Fluorescent poliovirus for flow cytometric cell surface binding studies

• Published in: Journal of virological methods Vol. 134; no. 1; pp. 1 - 7
• Main Authors: Freistadt, M.S., Eberle, K.E.
• Format: Journal Article
• Language: English
• Published: London Elsevier B.V 01.06.2006; Amsterdam Elsevier; New York, NY
• Subjects: Biological and medical sciences; Cytometry; Flow Cytometry - methods; Fluorescence; Fluorescent Dyes - metabolism; Fundamental and applied biological sciences. Psychology; HeLa Cells - virology; Humans; Microbiology; Poliomyelitis - virology; Poliovirus; Poliovirus - metabolism; Poliovirus - physiology; Receptors; Staining and Labeling; Techniques used in virology; U937 Cells - virology; Virology; Virus Replication; Cytometry; Receptors; moi; Fluorescence; CNS; Poliovirus; pfu; MAb; Virus; Flow cytometry; Microbiology; Picornaviridae; Enterovirus; Method; Cell surface; Virology
• ISSN: 0166-0934; 1879-0984
• DOI: 10.1016/j.jviromet.2005.08.011

Specific cell-surface binding is the essential first step for cellular invasion by viruses. To understand this process, various methods to evaluate binding properties of viruses to cells have been developed. However, many rely on radioactive labeling or indirect immunofluorescence. The development of a novel fluorescence binding assay for poliovirus is described. Poliovirus (type 1 Mahoney or Sabin) was labeled directly with fluorescein using a commercially available fluoresceination kit. Fluorescently labeled poliovirus was bound to its specific receptor on Hela or U937 cells and detected by flow cytometric analysis.
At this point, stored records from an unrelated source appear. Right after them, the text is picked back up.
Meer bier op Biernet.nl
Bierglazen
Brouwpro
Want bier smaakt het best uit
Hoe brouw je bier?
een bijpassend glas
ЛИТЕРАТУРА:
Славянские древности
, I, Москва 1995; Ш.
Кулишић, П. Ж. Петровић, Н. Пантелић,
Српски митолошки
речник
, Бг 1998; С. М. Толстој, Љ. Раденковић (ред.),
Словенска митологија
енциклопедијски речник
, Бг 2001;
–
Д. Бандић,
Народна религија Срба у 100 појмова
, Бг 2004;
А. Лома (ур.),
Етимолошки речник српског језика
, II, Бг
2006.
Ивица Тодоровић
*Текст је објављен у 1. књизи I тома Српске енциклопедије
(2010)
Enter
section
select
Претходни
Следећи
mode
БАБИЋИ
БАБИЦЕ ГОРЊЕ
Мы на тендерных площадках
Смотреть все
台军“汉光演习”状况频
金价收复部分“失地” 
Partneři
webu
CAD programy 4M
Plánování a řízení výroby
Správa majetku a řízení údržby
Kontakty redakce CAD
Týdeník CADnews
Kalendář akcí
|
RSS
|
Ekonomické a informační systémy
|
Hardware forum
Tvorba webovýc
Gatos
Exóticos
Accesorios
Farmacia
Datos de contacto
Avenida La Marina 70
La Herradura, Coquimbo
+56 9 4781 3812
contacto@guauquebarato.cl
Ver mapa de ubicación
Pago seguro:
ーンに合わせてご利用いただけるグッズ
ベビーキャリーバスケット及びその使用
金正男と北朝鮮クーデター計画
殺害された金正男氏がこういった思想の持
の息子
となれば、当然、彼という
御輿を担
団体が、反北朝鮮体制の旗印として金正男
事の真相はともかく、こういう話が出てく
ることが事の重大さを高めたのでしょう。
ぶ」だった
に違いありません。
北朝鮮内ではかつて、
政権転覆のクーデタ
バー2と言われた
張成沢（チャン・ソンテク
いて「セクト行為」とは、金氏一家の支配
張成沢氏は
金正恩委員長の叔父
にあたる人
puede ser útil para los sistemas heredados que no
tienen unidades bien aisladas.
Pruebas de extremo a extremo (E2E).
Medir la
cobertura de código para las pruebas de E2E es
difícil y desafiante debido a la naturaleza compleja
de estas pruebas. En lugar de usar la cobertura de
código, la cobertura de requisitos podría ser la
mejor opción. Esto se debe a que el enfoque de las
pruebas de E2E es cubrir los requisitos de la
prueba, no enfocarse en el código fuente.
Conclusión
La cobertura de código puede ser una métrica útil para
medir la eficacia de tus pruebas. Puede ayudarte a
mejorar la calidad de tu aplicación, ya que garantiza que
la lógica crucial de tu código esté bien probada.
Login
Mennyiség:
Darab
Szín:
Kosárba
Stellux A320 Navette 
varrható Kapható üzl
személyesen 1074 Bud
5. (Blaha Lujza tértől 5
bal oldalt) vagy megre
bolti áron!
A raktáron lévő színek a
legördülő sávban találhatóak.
Specific binding and infectivity was retained, although reduced, depending on the extent of fluoresceination. Therefore, depending on the users’ requirements, the extent of fluoresceination must be titrated carefully to achieve maximal fluorescence and minimal functional destruction. It is likely that this method may be useful with other viruses.